Vinik Asset Management LP, Tudor Investment Corp. and SAC Capital Advisors LP sold shares in the SPDR Gold Trust in the fourth quarter, filings showed this week. George Soros, the billionaire founder of Soros Fund Management LLC, raised his stake to 85,450 shares from 48,350.

Record investment drove gold demand to 4,067.1 tons last year, the most since 1997, the World Gold Council estimates.

Nine of 24 traders and analysts surveyed by Bloomberg expect copper to climb next week and seven were neutral. The metal for delivery in three months, the London Metal Exchange's benchmark contract, rose 7.4 percent to $8,161.50 a ton this year after declining 21 percent last year.
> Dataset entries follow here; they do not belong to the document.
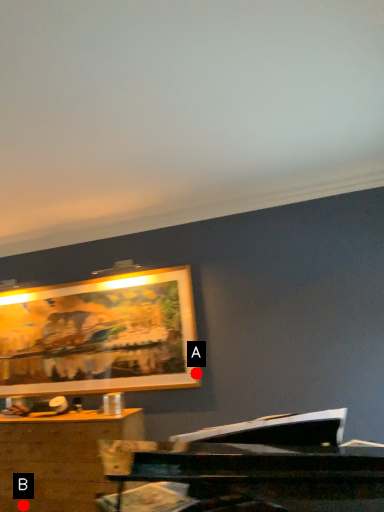
Question: Two points are circled on the image, labeled by A and B beside each circle. Which point is further to the camera?

Choices:
 (A) A is further
 (B) B is further

Answer: (A)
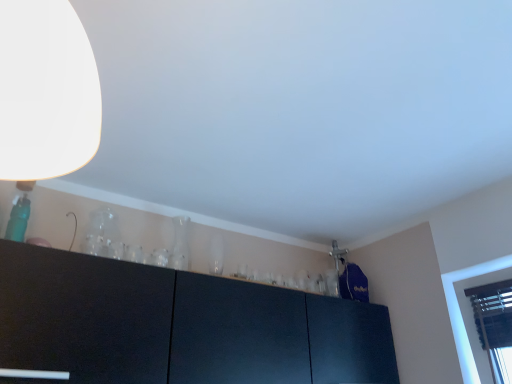
Question: Is point (94, 137) closer or farther from the camera than point (89, 226)?

Choices:
 (A) closer
 (B) farther

Answer: (A)

Question: Choose the correct answer: Is white matte lampshade at upper left inside transparent glass vase at upper center, the 2th glass vase in the back-to-front sequence, or outside it?

Choices:
 (A) outside
 (B) inside

Answer: (A)

Question: Considering the real-world distances, which object is closest to the transparent glass vase at upper center, the 2th glass vase in the back-to-front sequence?

Choices:
 (A) transparent glass vase at center, the second glass vase from the left
 (B) white matte lampshade at upper left

Answer: (A)

Question: Based on their relative distances, which object is farther from the white matte lampshade at upper left?

Choices:
 (A) transparent glass vase at upper center, the 2th glass vase in the back-to-front sequence
 (B) transparent glass vase at center, the 2th glass vase viewed from the front

Answer: (B)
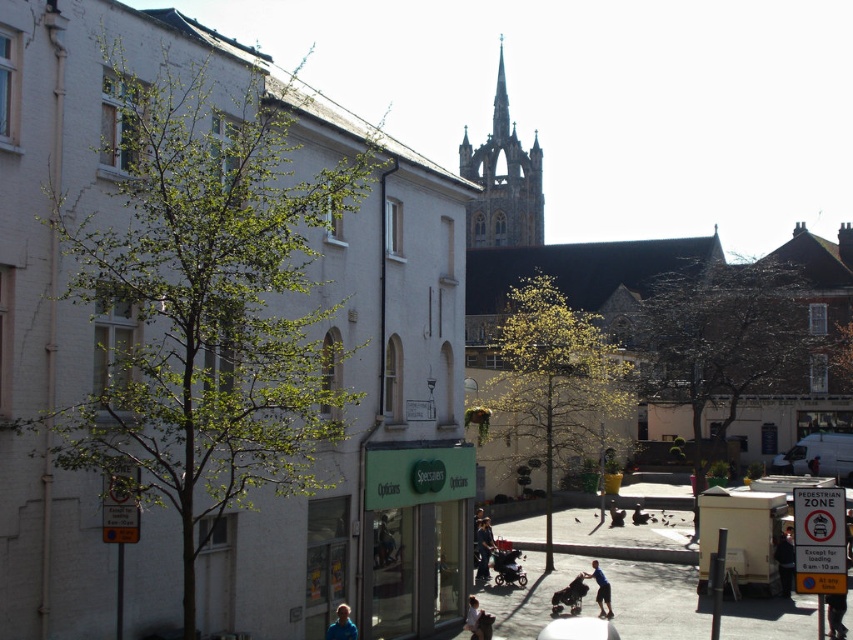
Who is shorter, green leafy tree at center or stone gothic spire at upper center?

Standing shorter between the two is green leafy tree at center.

Where is `green leafy tree at center`? green leafy tree at center is located at coordinates (554, 381).

The image size is (853, 640). Identify the location of green leafy tree at center. (554, 381).

Is green leafy tree at left bigger than brown textured tree at center?

No.

Who is positioned more to the left, green leafy tree at left or brown textured tree at center?

green leafy tree at left

The image size is (853, 640). Describe the element at coordinates (202, 301) in the screenshot. I see `green leafy tree at left` at that location.

Where is `green leafy tree at left`? green leafy tree at left is located at coordinates (202, 301).

Does brown textured tree at center have a smaller size compared to dark blue jeans at lower right?

Incorrect, brown textured tree at center is not smaller in size than dark blue jeans at lower right.

Does brown textured tree at center have a lesser width compared to dark blue jeans at lower right?

No.

The image size is (853, 640). Describe the element at coordinates (718, 344) in the screenshot. I see `brown textured tree at center` at that location.

The image size is (853, 640). What are the coordinates of `brown textured tree at center` in the screenshot? It's located at (718, 344).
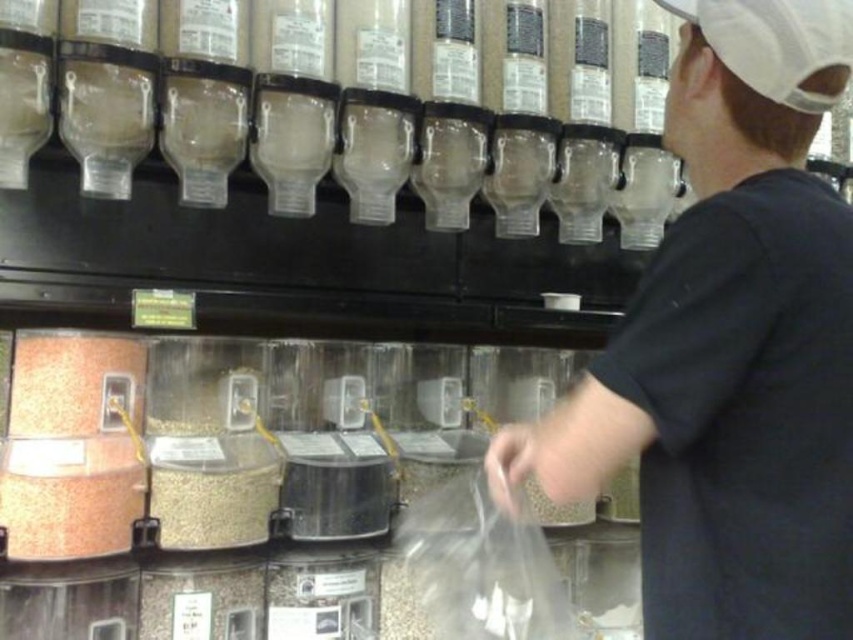
You are a customer trying to choose between two items in the store. You need to know which one is wider. Which item has a smaller width, the matte orange powder at lower left or the gray matte grain at center?

The matte orange powder at lower left has a lesser width compared to gray matte grain at center, so the matte orange powder at lower left is the one with the smaller width.

What is the object at point [730,348] in the image?

The point [730,348] is on the black matte shirt at center.

You are a customer in the store and want to take some matte orange powder at lower left and gray matte grain at center. Which one should you reach for first if you want to get the one that is higher up?

The matte orange powder at lower left is positioned over the gray matte grain at center, so you should reach for the matte orange powder at lower left first as it is higher up.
Ten of 14 people surveyed expect raw-sugar prices to drop next week. The commodity is up 1.8 percent this year at 23.72 cents a pound on ICE Futures U.S. in New York.

Eleven of 21 people surveyed anticipate lower corn prices next week, while 12 of 22 said soybeans will advance. Corn fell 0.3 percent to $6.4475 a bushel this year as soybeans rose 5.7 percent to $12.77 a bushel.

"By initiating further rounds of quantitative easing, central banks should be one of the supporting factors for commodity prices," said Daniel Briesemann, an analyst at Commerzbank AG in Frankfurt. "The high uncertainty and growing risk aversion among market players surrounding the Greek debt saga should depress any meaningful price increases."